My two cents.
The most difficult thing in photography in the digital age is picking which ones to keep. Take a look at the photographers of National Geographic, they take tens of thousands of images for a singe shoot, and might get anywhere from a half a dozen to 20 images chosen by the editors. The editors look at all the images - not just the ones that the photographer chooses. Some of us have spoken about one particular Geographic photographer Joel Sartore
Joel Sartore Photography who was being filmed for PBS when the editor - sort of asked why did he take so few photos this time (a several week trip to Alaska) - he only shot 700 rolls of film (he has since gone digital). That was a much smaller number compared to the last article (around 950). 700 rolls of 36 shot slide film (no PP at all thank you very much) is 25,200 images as opposed to 34,200 images. These are the images that he sent in - the rejects never crossed the door.

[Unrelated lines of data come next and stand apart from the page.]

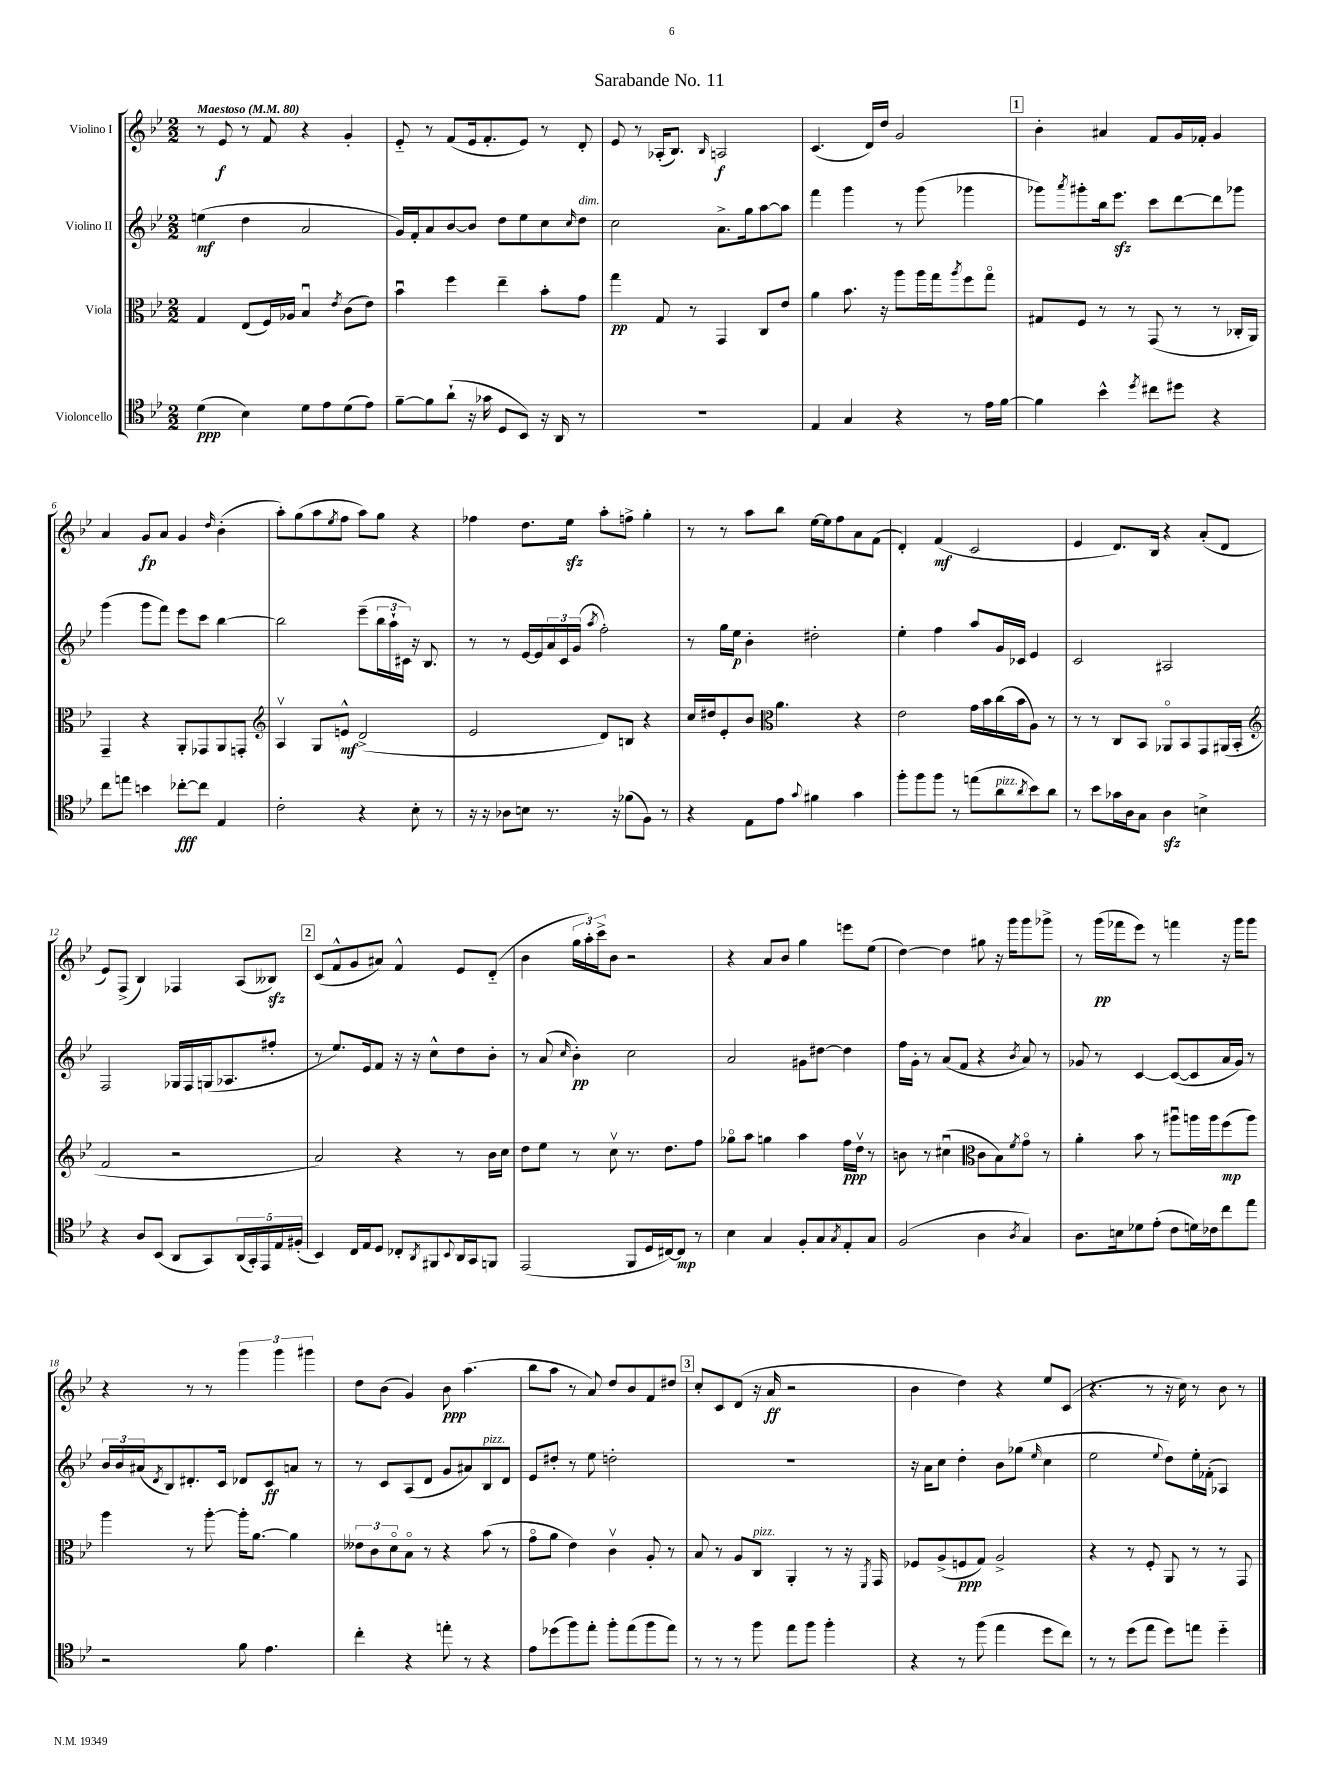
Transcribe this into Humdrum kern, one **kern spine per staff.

**kern	**dynam	**kern	**dynam	**kern	**dynam	**kern	**dynam
*part4	*part4	*part3	*part3	*part2	*part2	*part1	*part1
*staff4	*staff4	*staff3	*staff3	*staff2	*staff2	*staff1	*staff1
*I"Violoncello	*	*I"Viola	*	*I"Violino II	*	*I"Violino I	*
*clefC4	*	*clefC3	*	*clefG2	*	*clefG2	*
*k[b-e-]	*	*k[b-e-]	*	*k[b-e-]	*	*k[b-e-]	*
*M2/2	*	*M2/2	*	*M2/2	*	*M2/2	*
*MM80	*	*MM80	*	*MM80	*	*MM80	*
=1	=1	=1	=1	=1	=1	=1	=1
!	!	!	!	!	!	!LO:TX:a:B:t=Maestoso	!
(4d\	ppp	4G/	.	(4een\	mf	8r	.
.	.	.	.	.	.	8e-/	f
4B-\)	.	(8E-/L	.	4dd\	.	8r	.
.	.	16F/L)	.	.	.	8f/	.
.	.	16A-X/JJ	.	.	.	.	.
8d\L	.	4B-u/	.	2a/	.	4r	.
8e-\	.	.	.	.	.	.	.
.	.	8qe-/	.	.	.	.	.
(8d\	.	(8c\L	.	.	.	4g'/	.
8e-\J)	.	8e-\J)	.	.	.	.	.
=2	=2	=2	=2	=2	=2	=2	=2
[8f~\L	.	4b-u\	.	16g/LL)	.	8e-/	.
.	.	.	.	16f'/J	.	.	.
8f\]	.	.	.	8a/	.	8r	.
(8a`\J	.	4ff\	.	[8b-/	.	(8f/L	.
16r	.	.	.	8b-/J]	.	16e-/k	.
16g-X\	.	.	.	.	.	8.f'/	.
8D/L	.	4ee-~\	.	8dd\L	.	.	.
8BB-/J)	.	.	.	8ee-\	.	8e-/J)	.
16r	.	8b-'\L	.	8cc\	.	8r	.
16AA/	.	.	.	.	.	.	.
.	.	.	.	16qqcc/	.	.	.
!	!	!	!	!LO:TX:a:i:t=dim.	!	!	!
8r	.	8g\J	.	8dd\J	.	8d'/	.
=3	=3	=3	=3	=3	=3	=3	=3
1r	.	4gg\	pp	2cc\	.	8e-/	.
.	.	.	.	.	.	8r	.
.	.	8G/	.	.	.	(16A-X'/KL	.
.	.	.	.	.	.	8.B-/J)	.
.	.	8r	.	.	.	.	.
.	.	.	.	.	.	16qqB-/	.
.	.	4GG/	.	8.a^\L	.	2An/	f
.	.	.	.	16gg\k	.	.	.
.	.	8C/L	.	[8aa\	.	.	.
.	.	8e-/J	.	8aa\J]	.	.	.
=4	=4	=4	=4	=4	=4	=4	=4
4E-/	.	4a\	.	4fff\	.	(4.c/	.
4G/	.	8.b-\	.	4ggg\	.	.	.
.	.	.	.	.	.	16d/LL)	.
.	.	16r	.	.	.	16dd/JJ	.
4r	.	8aa\L	.	8r	.	2g/	.
.	.	16aa\L	.	(8ggg\	.	.	.
.	.	16gg\J	.	.	.	.	.
.	.	8qaa/	.	.	.	.	.
8r	.	8ff\	.	4ggg-X\	.	.	.
16e-\LL	.	8gg\J	.	.	.	.	.
[16f\JJ	.	.	.	.	.	.	.
!!LO:REH:place=s1:t=1
=5	=5	=5	=5	=5	=5	=5	=5
4f\]	.	8G#X/L	.	8ggg-X\L)	.	4b-'\	.
.	.	.	.	8qaaa/	.	.	.
.	.	8F/J	.	8ggg#X'\	.	.	.
4b-^^\	.	8r	.	16bb-\k	.	4a#X/	.
.	.	.	.	8.eee-zz\J	.	.	.
.	.	8r	.	.	.	.	.
8qdd/	.	.	.	.	.	.	.
8cc#X\L	.	(8GG/	.	8ccc\L	.	8f/L	.
8dd#X\J	.	8r	.	[8ddd\	.	16g/L	.
.	.	.	.	.	.	16f-X'/JJ	.
4r	.	8r	.	8ddd\]	.	4g/	.
.	.	16C-X'/LL	.	8ggg-X\J	.	.	.
.	.	16AA/JJ)	.	.	.	.	.
!!LO:LB:g=z
=6	=6	=6	=6	=6	=6	=6	=6
8cc\L	.	4GG~/	.	(4ggg\	.	4a/	.
8een\J	.	.	.	.	.	.	.
4bn\	.	4r	.	8ggg\L	.	8g/L	fp
.	.	.	.	8fff\J)	.	8a/J	.
[8cc-X'\L	fff	8AA'/L	.	8eee-\L	.	4g/	.
8cc-\J]	.	8GG-X/	.	8ccc\J	.	.	.
.	.	.	.	.	.	16qqdd/	.
4E-/	.	8AA/	.	[4bb-\	.	(4b-'\	.
.	.	8GGn'/J	.	.	.	.	.
=7	=7	=7	=7	=7	=7	=7	=7
*	*	*clefG2	*	*	*	*	*
2c'\	.	4Av/	.	2bb-\]	.	8aa'\L)	.
.	.	.	.	.	.	(8gg\	.
.	.	8G/L	.	.	.	8aa\	.
.	.	.	.	.	.	8qee-/	.
.	.	8en^^/J	mf	.	.	8ff\J	.
4r	.	(2d^/	.	(8eee-~\L	.	8aa\L)	.
.	.	.	.	24bb-\L	.	8gg\J	.
.	.	.	.	24aa`\	.	.	.
.	.	.	.	24c#X\JJ)	.	.	.
8B-'\	.	.	.	16r	.	4r	.
.	.	.	.	8.B-/	.	.	.
8r	.	.	.	.	.	.	.
=8	=8	=8	=8	=8	=8	=8	=8
16r	.	2e-/	.	8r	.	4ff-X\	.
16r	.	.	.	.	.	.	.
8A-X\L	.	.	.	8r	.	.	.
8Bn\J	.	.	.	[16e-/LL	.	8.dd\L	.
.	.	.	.	16e-/]	.	.	.
8.r	.	.	.	24a/	.	.	.
.	.	.	.	24c/	.	.	.
.	.	.	.	.	.	16ee-zz\Jk	.
.	.	.	.	(24g/JJ	.	.	.
.	.	.	.	8qaa/	.	.	.
.	.	8d/L)	.	2ff'\)	.	8aa'\L	.
16r	.	.	.	.	.	.	.
(8f-X\L	.	8Bn/J	.	.	.	8ffn^\J	.
8F\J)	.	4r	.	.	.	4gg'\	.
8r	.	.	.	.	.	.	.
=9	=9	=9	=9	=9	=9	=9	=9
4r	.	16cc/LL	.	8r	.	8r	.
.	.	16dd#X/J	.	.	.	.	.
.	.	8e-'/	.	16gg\LL	.	8r	.
.	.	.	.	16ee-\JJ	p	.	.
8E-\L	.	8b-/J	.	4b-'\	.	8aa\L	.
*	*	*clefC3	*	*	*	*	*
8e-\J	.	4.a\	.	.	.	8bb-\J	.
8qqg/	.	.	.	.	.	.	.
4f#X\	.	.	.	2dd#X'\	.	[16ee-\LL	.
.	.	.	.	.	.	16ee-\J]	.
.	.	.	.	.	.	8ff\	.
4g\	.	4r	.	.	.	8a\	.
.	.	.	.	.	.	(8f\J	.
=10	=10	=10	=10	=10	=10	=10	=10
8ff'\L	.	2e-\	.	4ee-'\	.	4d'/)	.
8ff\	.	.	.	.	.	.	.
8ff\J	.	.	.	4ff\	.	(4f/	mf
8r	.	.	.	.	.	.	.
(8een\L	.	16g\LL	.	8aa/L	.	2c/	.
.	.	16b-\	.	.	.	.	.
!LO:TX:a:i:t=pizz.	!	!	!	!	!	!	!
8a\	.	(16cc\	.	16g/L	.	.	.
.	.	16b-\J	.	16c-X/JJ	.	.	.
8qa/	.	.	.	.	.	.	.
8b-\)	.	8A\J)	.	4e-/	.	.	.
8a\J	.	8r	.	.	.	.	.
=11	=11	=11	=11	=11	=11	=11	=11
8r	.	8r	.	2c/	.	4e-/	.
8b-\L	.	8r	.	.	.	.	.
16g-X\L	.	8C/L	.	.	.	8.d/L)	.
16A\J	.	.	.	.	.	.	.
8G\J	.	8BB-/J	.	.	.	.	.
.	.	.	.	.	.	16B-/Jk	.
4Azz\	.	8AA-X/L	.	2A#X/	.	4r	.
.	.	8BB-/	.	.	.	.	.
4Bn^\	.	8GG/	.	.	.	(8a'/L	.
.	.	(16AA#X/L	.	.	.	8d/J	.
.	.	16BB-'/JJ	.	.	.	.	.
!!LO:LB:g=z
=12	=12	=12	=12	=12	=12	=12	=12
*	*	*clefG2	*	*	*	*	*
4r	.	2f/	.	2F/	.	8e-/L)	.
.	.	.	.	.	.	(8F^/J	.
8A/L	.	.	.	.	.	4B-/)	.
(8BB-/J	.	.	.	.	.	.	.
8AA/L	.	2r	.	16G-X/LL	.	4F-X/	.
.	.	.	.	16F/	.	.	.
8GG/)	.	.	.	(16Gn/J	.	.	.
.	.	.	.	8.A-X/	.	.	.
(20AA/L	.	.	.	.	.	(8A/L	.
20GG'/)	.	.	.	.	.	.	.
20EE-/	.	.	.	.	.	.	.
.	.	.	.	8ff#X'/J	.	8B--Xzz/J)	.
20E-/	.	.	.	.	.	.	.
(20F#X'/JJ	.	.	.	.	.	.	.
!!LO:REH:place=s1:t=2
=13	=13	=13	=13	=13	=13	=13	=13
4BB-/)	.	2a/)	.	8r	.	(8c/L	.
.	.	.	.	8.ee-/L)	.	8f^^/	.
16C/LL	.	.	.	.	.	8g/	.
16E-/J	.	.	.	16e-/k	.	.	.
8D/J	.	.	.	8f/J	.	8a#X/J)	.
8C-X'/L	.	4r	.	16r	.	4f^^/	.
.	.	.	.	16r	.	.	.
8qAA/	.	.	.	.	.	.	.
8FF#X/	.	.	.	8cc^^\L	.	.	.
8qqBB-/	.	.	.	.	.	.	.
16AA/L	.	8r	.	8dd\	.	8e-/L	.
16GG/J	.	.	.	.	.	.	.
8FFn/J	.	16b-\LL	.	8b-'\J	.	(8d/J	.
.	.	16cc\JJ	.	.	.	.	.
=14	=14	=14	=14	=14	=14	=14	=14
(2EE-/	.	8dd\L	.	8r	.	4b-\	.
.	.	8ee-\J	.	(8a/	.	.	.
.	.	.	.	16qqcc/	.	.	.
.	.	8r	.	4b-'\)	pp	24gg\LL	.
.	.	.	.	.	.	24aa'\)	.
.	.	.	.	.	.	24ccc^\J	.
.	.	8ccv\	.	.	.	8b-\J	.
8FF/L	.	8.r	.	2cc\	.	2r	.
16D/L	.	.	.	.	.	.	.
[16C#X/J)	.	8.dd\L	.	.	.	.	.
8C#/J]	mp	.	.	.	.	.	.
8r	.	8ff\J	.	.	.	.	.
=15	=15	=15	=15	=15	=15	=15	=15
4B-\	.	8gg-X\L	.	2a/	.	4r	.
.	.	8aa\J	.	.	.	.	.
4G/	.	4ggn\	.	.	.	8a/L	.
.	.	.	.	.	.	8b-/J	.
8F'/L	.	4aa\	.	8g#X\L	.	4gg\	.
8G/	.	.	.	[8dd#X\J	.	.	.
8qG/	.	.	.	.	.	.	.
8E-'/	.	16ff\LL	ppp	4dd#\]	.	8eeen\L	.
.	.	16ddv\JJ	.	.	.	.	.
8G/J	.	8r	.	.	.	(8ee-\J	.
=16	=16	=16	=16	=16	=16	=16	=16
(2F/	.	8bn\	.	16ff\LL	.	[4dd\)	.
.	.	.	.	16g'\JJ	.	.	.
.	.	8r	.	8r	.	.	.
.	.	(4cc#Xu\	.	(8a/L	.	4dd\]	.
.	.	.	.	8f/J	.	.	.
*	*	*clefC3	*	*	*	*	*
4A\	.	8c\L	.	4r	.	8gg#X\	.
.	.	8B-\)	.	.	.	16r	.
.	.	.	.	.	.	16ggg\KL	.
8qA/	.	8qf/	.	8qb-/	.	.	.
4G/)	.	8g\J	.	8a/)	.	8ggg\	.
.	.	8r	.	8r	.	8ggg-X^\J	.
=17	=17	=17	=17	=17	=17	=17	=17
8.A\L	.	4a'\	.	8g-X/	.	8r	.
.	.	.	.	8r	.	(16ggg\LL	pp
16Bn\k	.	.	.	.	.	16fff-X\J	.
8d-X\	.	8b-\	.	[4c/	.	8eee-\J)	.
(8e-'\J	.	8r	.	.	.	8r	.
8c\L	.	8aa#Xu\L	.	(8c/L_	.	4fffn\	.
16dn\L)	.	16aan\L	.	8c/]	.	.	.
16c-X\J	.	16aa\J	.	.	.	.	.
8cc\	.	(8ff\	mp	16a/L	.	16r	.
.	.	.	.	16g-/JJ)	.	16ggg\KL	.
8ee-\J	.	8aa\J)	.	8r	.	8ggg\J	.
!!LO:LB:g=z
=18	=18	=18	=18	=18	=18	=18	=18
2r	.	4aa\	.	24b-/LL	.	4r	.
.	.	.	.	24b-/	.	.	.
.	.	.	.	(24a#X/J	.	.	.
.	.	.	.	8qd/	.	.	.
.	.	.	.	8B-/)	.	.	.
.	.	8r	.	8.d#X'/	.	8r	.
.	.	[8aa'\	.	.	.	8r	.
.	.	.	.	16c/Jk	.	.	.
8f\	.	16aa'\KL]	.	8d-X/L	.	6ggg\	.
.	.	[8.a\J	.	.	.	.	.
4.e-\	.	.	.	8c/	ff	.	.
.	.	.	.	.	.	6ggg\	.
.	.	4a\]	.	8an/J	.	.	.
.	.	.	.	.	.	6ggg#X\	.
.	.	.	.	8r	.	.	.
=19	=19	=19	=19	=19	=19	=19	=19
4cc'\	.	12e--X\L	.	8r	.	8dd\L	.
.	.	12c\	.	.	.	.	.
.	.	.	.	8c/L	.	(8b-\J	.
.	.	12d\	.	.	.	.	.
4r	.	8B-\J	.	(8A/	.	4g/)	.
.	.	8r	.	8d/J	.	.	.
8een'\	.	4r	.	8g/L	.	8b-\	ppp
8r	.	.	.	8a#X/)	.	(4.aa\	.
!	!	!	!	!LO:TX:a:i:t=pizz.	!	!	!
4r	.	(8b-\	.	8B-/	.	.	.
.	.	8r	.	8d/J	.	.	.
=20	=20	=20	=20	=20	=20	=20	=20
8e-\L	.	8g\L	.	8e-/L	.	8bb-\L	.
(8dd-X\	.	8a\J	.	8dd#X'/J	.	8aa\J	.
8ff\)	.	4e-\)	.	8r	.	8r	.
8ee-'\J	.	.	.	8ee-\	.	8a/)	.
8ff'\L	.	4cv\	.	2ddn'\	.	8dd/L	.
(8ee-\	.	.	.	.	.	8b-/	.
8ff\	.	8A'/	.	.	.	8f/	.
8ee-\J)	.	8r	.	.	.	8dd#X/J	.
!!LO:REH:place=s1:t=3
=21	=21	=21	=21	=21	=21	=21	=21
8r	.	8B-/	.	1r	.	8cc'/L	.
8r	.	8r	.	.	.	8c/	.
8r	.	8A/L	.	.	.	(8d/J	.
!	!	!LO:TX:a:i:t=pizz.	!	!	!	!	!
8ff\	.	8C/J	.	.	.	16r	.
.	.	.	.	.	.	16a/	ff
8ee-\L	.	4AA'/	.	.	.	2r	.
8ff\J	.	.	.	.	.	.	.
4ff'\	.	8r	.	.	.	.	.
.	.	16r	.	.	.	.	.
.	.	8qFF/	.	.	.	.	.
.	.	16GG/	.	.	.	.	.
=22	=22	=22	=22	=22	=22	=22	=22
4r	.	8F-X/L	.	16r	.	4b-\	.
.	.	.	.	16a\KL	.	.	.
.	.	(8A^/	.	8cc\J	.	.	.
8r	.	8Fn/	ppp	4dd'\	.	4dd\)	.
(8ff\	.	8G/J)	.	.	.	.	.
4ee-\	.	2A^/	.	8b-\L	.	4r	.
.	.	.	.	(8gg-X\J	.	.	.
.	.	.	.	16qqee-/	.	.	.
8dd\L	.	.	.	4cc\	.	8ee-/L	.
8cc\J)	.	.	.	.	.	(8c/J	.
=23	=23	=23	=23	=23	=23	=23	=23
8r	.	4r	.	2ee-\	.	4.r	.
8r	.	.	.	.	.	.	.
(8dd\L	.	8r	.	.	.	.	.
8ee-\J	.	8F'/	.	.	.	8r	.
.	.	.	.	8qqee-/	.	.	.
8dd\L)	.	8AA/	.	8dd\L)	.	16r	.
.	.	.	.	.	.	16cc\)	.
8een\J	.	8r	.	16ee-'\L	.	8r	.
.	.	.	.	(16f-X'\JJ	.	.	.
4dd\	.	8r	.	4A-X/)	.	8b-\	.
.	.	8GG/	.	.	.	8r	.
==	==	==	==	==	==	==	==
*-	*-	*-	*-	*-	*-	*-	*-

However, Geographic’s rules on image use is that they only put the ones they publish into their archives, the photographer holds the copyright, the images are Geographic’s to use for one year after publication before the photographer can show them and any image not chosen can be used at anytime by the photographer. Look at his site - you will find many images that never graced the pages of NGM and are some of the best wildlife images around.
As for how many images are keepers? I took around 1,800 images on my vacation in Dec 06. I will keep most of them, 8 of the 12 images I have on the Pentax Photo Gallery are from this vacation and I have only converted about 240 images - some of my favorites are still in their RAW state.
PENTAX Photo Gallery
I have over 700 images from my NG Workshop in Santa Fe in 05. The routine was to shoot a minimum of 3 rolls of 36 frame slide film per day. I used both digital and film. The selection process was - lay out all the images and pick the 20 best, have the instructors add/subtract images and other participants could suggest also. Then from the 20 - pick the top 5. Then the instructors and participants go into a room and select one image (sometimes two or three) from each student. So, at the end of the week each participant had 5 images that everyone voted on as being the best. That's 5 images out of a minimum of 540. Small numbers of "keepers" any way you look at it. My wife and I spent this last weekend in Victoria BC and by accident we stumbled on the Northwest Deuce Day – 700+ 1932-1936 Ford Deuce coupes and other hotrods. I restrained my self and only shot a about 150 images, after all it was a vacation getaway with my wife – not my camera. I have about 100 interesting images of cars, paint, some rust, motors and chrome. Will I keep all of them – yes – for the memories not for the quality - or quantity - of the images.
Remember, before motor drives - when real photographers had huge thumbs, or carried 4 frames of cut film around for their SpeedGrafix - photographers were capturing "the moment" just fine thank you very much. High fps, high ISO and fast zoom lenes do not make up for knowledge, skill and understanding of subject matter. Ansel may have been happy with 12 good images a year - but his sensor was 8x12 inches and his PP per print was measured in hours - that is not the same a filling a 4GB card as fast as you can drain a battery.
My issue is not taking images - it is the editing. I suggest that you find someone who will be brutal but honest. Find someone who will tell you – why it s*cks – ADF (Any D*mn Fool) can tell you it s*cks – but to make sense of why – that is what editing is all about. Try to tell a story with the images - do not just throw up (literally and figuratively) random shots. Build slide shows - 5 seconds per image and simple fade in fade out transitions. Do not rely on family members to give you an honest opinion - they will not want to ruffle your feathers or push you into places you have never been.
The late John Szarkowski (curator of photography MOMA NYC) said it best:
"The truth is that anybody can make a photograph.
The trouble is not that photographs are hard to make.
The trouble is that they are hard to make intelligent and interesting.”